▶ _What the task asks_: Word for word, please restate each record and pass over the pictures.

[[ Available data, beginning ]]

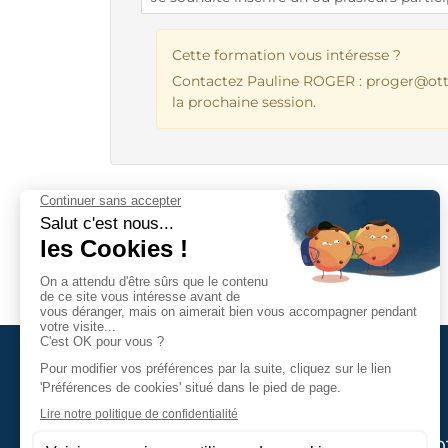
Cette formation vous intéresse ?
Contactez Pauline ROGER :
proger@ott
la prochaine session.
320, Le Val – étage 0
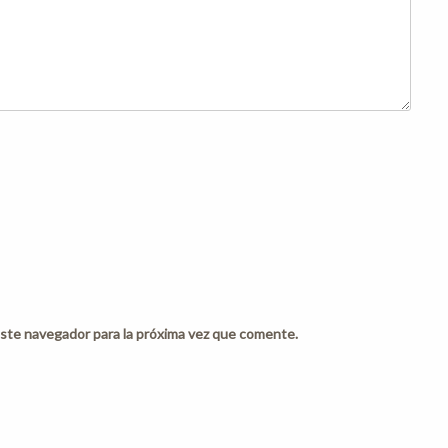
ste navegador para la próxima vez que comente.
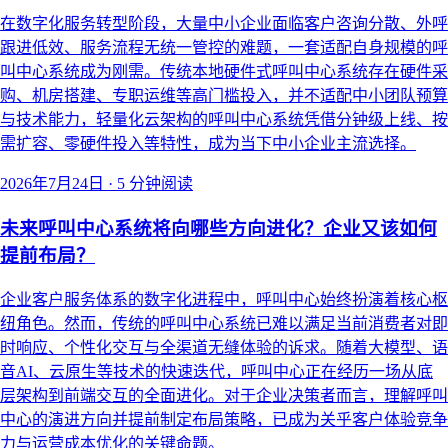
在数字化服务转型阶段，大量中小企业面临客户咨询分散、外呼
跟进低效、服务流程无统一管控的难题，一套适配自身规模的呼
叫中心系统成为刚需。传统本地硬件式呼叫中心系统存在硬件采
购、机房搭建、专职运维等高门槛投入，并不适配中小团队预算
与技术能力，轻量化云架构的呼叫中心系统凭借分钟级上线、按
需扩容、零硬件投入等特性，成为当下中小企业主流选择。
2026年7月24日
·
5 分钟阅读
未来呼叫中心系统将向哪些方向进化？企业又该如何
提前布局？
企业客户服务体系的数字化进程中，呼叫中心始终扮演着核心枢
纽角色。然而，传统的呼叫中心系统已难以满足当前消费者对即
时响应、个性化交互与全渠道无缝体验的诉求。随着大模型、语
音AI、云原生等技术的快速迭代，呼叫中心正在经历一场从底
层架构到前端交互的全面进化。对于企业决策者而言，理解呼叫
中心的演进方向并提前制定布局策略，已成为关乎客户体验竞争
力与运营成本优化的关键命题。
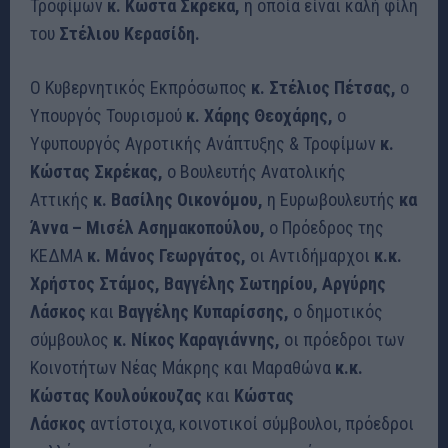
Τροφίμων
κ. Κώστα Σκρέκα,
η οποία είναι καλή φίλη
του
Στέλιου Κερασίδη.
Ο Κυβερνητικός Εκπρόσωπος
κ. Στέλιος Πέτσας,
o
Υπουργός Τουρισμού
κ. Χάρης Θεοχάρης,
ο
Υφυπουργός Αγροτικής Ανάπτυξης & Τροφίμων
κ.
Κώστας Σκρέκας,
ο Βουλευτής Ανατολικής
Αττικής
κ. Βασίλης Οικονόμου,
η Ευρωβουλευτής
κα
Άννα – Μισέλ Ασημακοπούλου,
ο Πρόεδρος της
ΚΕΔΜΑ
κ. Μάνος Γεωργάτος,
οι Αντιδήμαρχοι
κ.κ.
Χρήστος Στάμος, Βαγγέλης Σωτηρίου, Αργύρης
Λάσκος
και
Βαγγέλης Κυπαρίσσης,
ο δημοτικός
σύμβουλος
κ. Νίκος Καραγιάννης,
οι πρόεδροι των
Κοινοτήτων Νέας Μάκρης και Μαραθώνα
κ.κ.
Κώστας Κουλούκουζας
και
Κώστας
Λάσκος
αντίστοιχα, κοινοτικοί σύμβουλοι, πρόεδροι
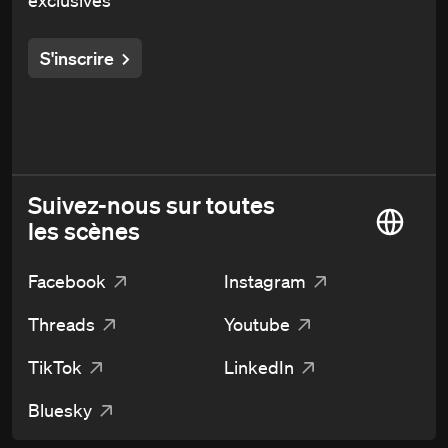
exclusives
S'inscrire
Suivez-nous sur toutes
les scènes
Facebook
Instagram
Threads
Youtube
TikTok
LinkedIn
Bluesky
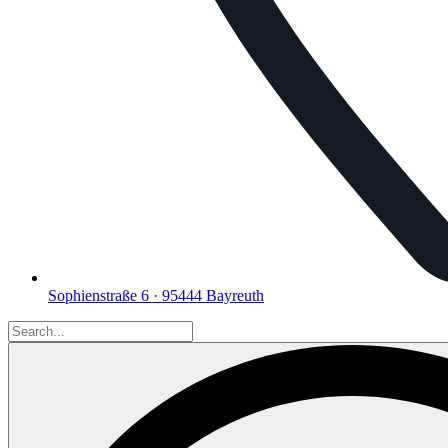
Sophienstraße 6 · 95444 Bayreuth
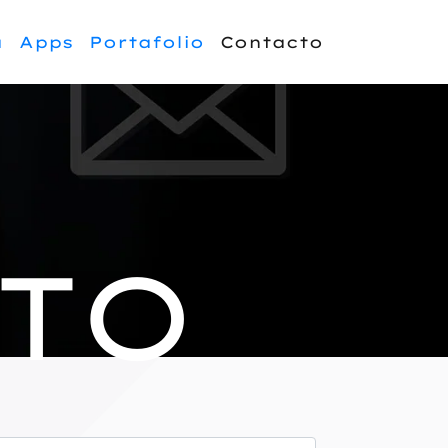
a
Apps
Portafolio
Contacto
TO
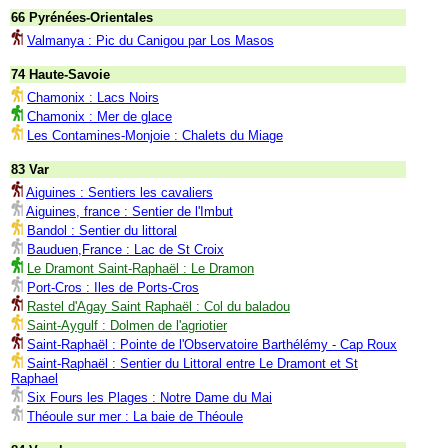
66 Pyrénées-Orientales
Valmanya : Pic du Canigou par Los Masos
74 Haute-Savoie
Chamonix : Lacs Noirs
Chamonix : Mer de glace
Les Contamines-Monjoie : Chalets du Miage
83 Var
Aiguines : Sentiers les cavaliers
Aiguines, france : Sentier de l'Imbut
Bandol : Sentier du littoral
Bauduen,France : Lac de St Croix
Le Dramont Saint-Raphaël : Le Dramon
Port-Cros : Iles de Ports-Cros
Rastel d'Agay Saint Raphaël : Col du baladou
Saint-Aygulf : Dolmen de l'agriotier
Saint-Raphaël : Pointe de l'Observatoire Barthélémy - Cap Roux
Saint-Raphaël : Sentier du Littoral entre Le Dramont et St
Raphael
Six Fours les Plages : Notre Dame du Mai
Théoule sur mer : La baie de Théoule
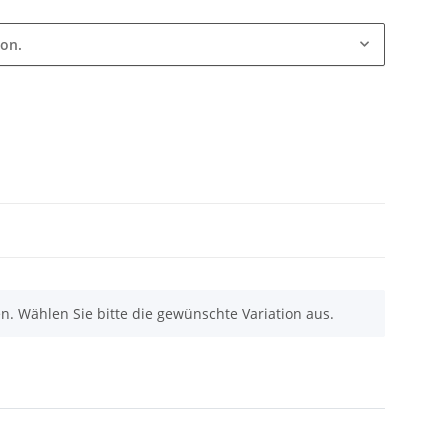
ion.
nen. Wählen Sie bitte die gewünschte Variation aus.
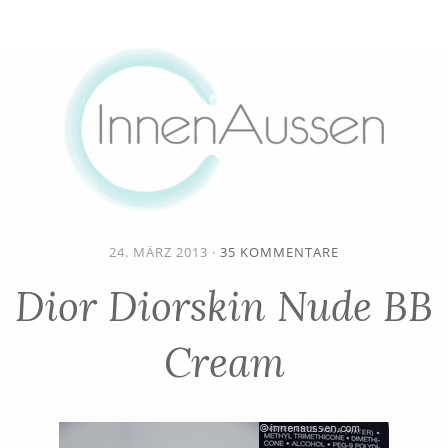
24. MÄRZ 2013
·
35 KOMMENTARE
Dior Diorskin Nude BB
Cream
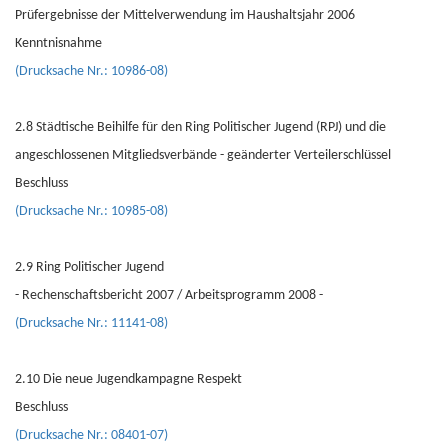
Prüfergebnisse der Mittelverwendung im Haushaltsjahr 2006
Kenntnisnahme
(Drucksache Nr.: 10986-08)
2.8 Städtische Beihilfe für den Ring Politischer Jugend (RPJ) und die
angeschlossenen Mitgliedsverbände - geänderter Verteilerschlüssel
Beschluss
(Drucksache Nr.: 10985-08)
2.9 Ring Politischer Jugend
- Rechenschaftsbericht 2007 / Arbeitsprogramm 2008 -
(Drucksache Nr.: 11141-08)
2.10 Die neue Jugendkampagne Respekt
Beschluss
(Drucksache Nr.: 08401-07)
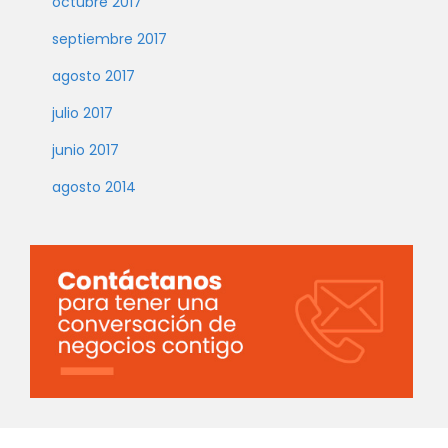
octubre 2017
septiembre 2017
agosto 2017
julio 2017
junio 2017
agosto 2014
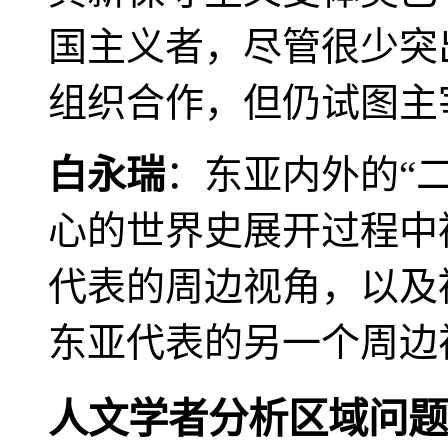
国主义者，尽管很少突
组织合作，但仍试图主
白永瑞
：东亚内外的“
心的世界史展开过程中
代表的周边视角，以及
东亚代表的另一个周边
人文学者分析区域问题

[[ Available data, end ]]

▶ _Written response_:
Cette formation vous intéresse ?
Contactez Pauline ROGER :
proger@ott
la prochaine session.
320, Le Val – étage 0
ste navegador para la próxima vez que comente.
在数字化服务转型阶段，大量中小企业面临客户咨询分散、外呼
跟进低效、服务流程无统一管控的难题，一套适配自身规模的呼
叫中心系统成为刚需。传统本地硬件式呼叫中心系统存在硬件采
购、机房搭建、专职运维等高门槛投入，并不适配中小团队预算
与技术能力，轻量化云架构的呼叫中心系统凭借分钟级上线、按
需扩容、零硬件投入等特性，成为当下中小企业主流选择。
2026年7月24日
·
5 分钟阅读
未来呼叫中心系统将向哪些方向进化？企业又该如何
提前布局？
企业客户服务体系的数字化进程中，呼叫中心始终扮演着核心枢
纽角色。然而，传统的呼叫中心系统已难以满足当前消费者对即
时响应、个性化交互与全渠道无缝体验的诉求。随着大模型、语
音AI、云原生等技术的快速迭代，呼叫中心正在经历一场从底
层架构到前端交互的全面进化。对于企业决策者而言，理解呼叫
中心的演进方向并提前制定布局策略，已成为关乎客户体验竞争
力与运营成本优化的关键命题。
Τροφίμων
κ. Κώστα Σκρέκα,
η οποία είναι καλή φίλη
του
Στέλιου Κερασίδη.
Ο Κυβερνητικός Εκπρόσωπος
κ. Στέλιος Πέτσας,
o
Υπουργός Τουρισμού
κ. Χάρης Θεοχάρης,
ο
Υφυπουργός Αγροτικής Ανάπτυξης & Τροφίμων
κ.
Κώστας Σκρέκας,
ο Βουλευτής Ανατολικής
Αττικής
κ. Βασίλης Οικονόμου,
η Ευρωβουλευτής
κα
Άννα – Μισέλ Ασημακοπούλου,
ο Πρόεδρος της
ΚΕΔΜΑ
κ. Μάνος Γεωργάτος,
οι Αντιδήμαρχοι
κ.κ.
Χρήστος Στάμος, Βαγγέλης Σωτηρίου, Αργύρης
Λάσκος
και
Βαγγέλης Κυπαρίσσης,
ο δημοτικός
σύμβουλος
κ. Νίκος Καραγιάννης,
οι πρόεδροι των
Κοινοτήτων Νέας Μάκρης και Μαραθώνα
κ.κ.
Κώστας Κουλούκουζας
και
Κώστας
Λάσκος
αντίστοιχα, κοινοτικοί σύμβουλοι, πρόεδροι
exclusives
S'inscrire
Suivez-nous sur toutes
les scènes
Facebook
Instagram
Threads
Youtube
TikTok
LinkedIn
Bluesky
Sophienstraße 6 · 95444 Bayreuth
a
Apps
Portafolio
Contacto
TO
66 Pyrénées-Orientales
Valmanya : Pic du Canigou par Los Masos
74 Haute-Savoie
Chamonix : Lacs Noirs
Chamonix : Mer de glace
Les Contamines-Monjoie : Chalets du Miage
83 Var
Aiguines : Sentiers les cavaliers
Aiguines, france : Sentier de l'Imbut
Bandol : Sentier du littoral
Bauduen,France : Lac de St Croix
Le Dramont Saint-Raphaël : Le Dramon
Port-Cros : Iles de Ports-Cros
Rastel d'Agay Saint Raphaël : Col du baladou
Saint-Aygulf : Dolmen de l'agriotier
Saint-Raphaël : Pointe de l'Observatoire Barthélémy - Cap Roux
Saint-Raphaël : Sentier du Littoral entre Le Dramont et St
Raphael
Six Fours les Plages : Notre Dame du Mai
Théoule sur mer : La baie de Théoule
ion.
nen. Wählen Sie bitte die gewünschte Variation aus.
24. MÄRZ 2013
·
35 KOMMENTARE
Dior Diorskin Nude BB
Cream
Prüfergebnisse der Mittelverwendung im Haushaltsjahr 2006
Kenntnisnahme
(Drucksache Nr.: 10986-08)
2.8 Städtische Beihilfe für den Ring Politischer Jugend (RPJ) und die
angeschlossenen Mitgliedsverbände - geänderter Verteilerschlüssel
Beschluss
(Drucksache Nr.: 10985-08)
2.9 Ring Politischer Jugend
- Rechenschaftsbericht 2007 / Arbeitsprogramm 2008 -
(Drucksache Nr.: 11141-08)
2.10 Die neue Jugendkampagne Respekt
Beschluss
(Drucksache Nr.: 08401-07)
octubre 2017
septiembre 2017
agosto 2017
julio 2017
junio 2017
agosto 2014
国主义者，尽管很少突
组织合作，但仍试图主
白永瑞
：东亚内外的“
心的世界史展开过程中
代表的周边视角，以及
东亚代表的另一个周边
人文学者分析区域问题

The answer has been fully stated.